Der Abstieg in die Tragödie
"Am Brunnen" zeigt Gretchens wachsendes Schuldbewusstsein: Ihre Freundin Lieschen erzählt vom Schicksal der geschwängerten und verlassenen Bärbelchen. Früher hätte Gretchen solche Mädchen verurteilt - nun ist sie selbst zur "Sünderin" geworden und möglicherweise schwanger.
Im "Zwinger" betet Gretchen verzweifelt zur Mater dolorosa (der trauernden Mutter Jesu) um Vergebung und Schutz vor Schmach und Tod. Sie hofft, dass Maria ihr Leid nachvollziehen kann.

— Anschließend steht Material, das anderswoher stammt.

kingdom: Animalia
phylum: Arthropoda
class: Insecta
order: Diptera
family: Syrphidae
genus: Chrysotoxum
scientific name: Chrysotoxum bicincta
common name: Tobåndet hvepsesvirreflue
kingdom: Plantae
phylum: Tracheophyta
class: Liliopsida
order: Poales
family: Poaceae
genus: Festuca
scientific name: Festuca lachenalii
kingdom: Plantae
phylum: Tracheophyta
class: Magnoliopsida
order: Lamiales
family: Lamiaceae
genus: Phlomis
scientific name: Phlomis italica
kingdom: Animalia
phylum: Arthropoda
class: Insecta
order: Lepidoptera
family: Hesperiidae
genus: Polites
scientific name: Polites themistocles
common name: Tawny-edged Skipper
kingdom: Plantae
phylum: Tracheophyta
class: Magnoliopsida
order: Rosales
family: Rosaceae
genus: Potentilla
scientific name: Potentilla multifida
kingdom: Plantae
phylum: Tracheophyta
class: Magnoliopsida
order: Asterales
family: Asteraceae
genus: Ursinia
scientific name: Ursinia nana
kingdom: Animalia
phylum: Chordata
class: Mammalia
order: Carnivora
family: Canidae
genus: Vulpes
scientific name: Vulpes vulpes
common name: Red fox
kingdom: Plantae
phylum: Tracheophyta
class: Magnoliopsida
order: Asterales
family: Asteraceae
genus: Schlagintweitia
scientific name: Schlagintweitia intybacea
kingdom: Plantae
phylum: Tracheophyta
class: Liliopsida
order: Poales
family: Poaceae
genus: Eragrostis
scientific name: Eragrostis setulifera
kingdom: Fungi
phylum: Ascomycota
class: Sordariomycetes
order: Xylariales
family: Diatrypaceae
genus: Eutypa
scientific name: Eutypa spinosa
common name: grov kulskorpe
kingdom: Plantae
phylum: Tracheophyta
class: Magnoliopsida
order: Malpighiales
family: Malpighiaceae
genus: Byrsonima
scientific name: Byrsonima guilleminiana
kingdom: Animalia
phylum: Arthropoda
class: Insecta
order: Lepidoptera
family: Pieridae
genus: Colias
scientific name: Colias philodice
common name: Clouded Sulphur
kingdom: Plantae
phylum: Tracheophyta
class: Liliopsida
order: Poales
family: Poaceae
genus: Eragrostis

Die Katastrophe eskaliert in "Nacht. Straße": Valentin, Gretchens Bruder und Soldat, hat von ihrer Schwangerschaft erfahren. Er wartet vor ihrer Tür, um den "Verführer" zu töten. Als Faust und Mephisto kommen, um weitere Geschenke zu bringen, fordert Valentin das Fechtduell. Durch Mephistos Eingreifen erlahmt Valentins Hand, und Faust ersticht ihn.
Sterbend beschuldigt Valentin seine Schwester öffentlich der "Unzucht" und nennt sie eine Hure. Faust muss vor dem drohenden Blutbann (Todesstrafe) aus der Stadt fliehen.
Im "Dom" wird Gretchen von einem bösen Geist gequält, der ihre Schuld aufzählt: Tod der Mutter, Tod des Bruders, ihre verlorene Unschuld und die bestätigte Schwangerschaft. Gretchen fällt in Ohnmacht.
Tragik: Gretchen wird zum Opfer von Fausts Egoismus und Mephistos Machenschaften - sie trägt die Konsequenzen für Taten, die nicht allein ihre sind.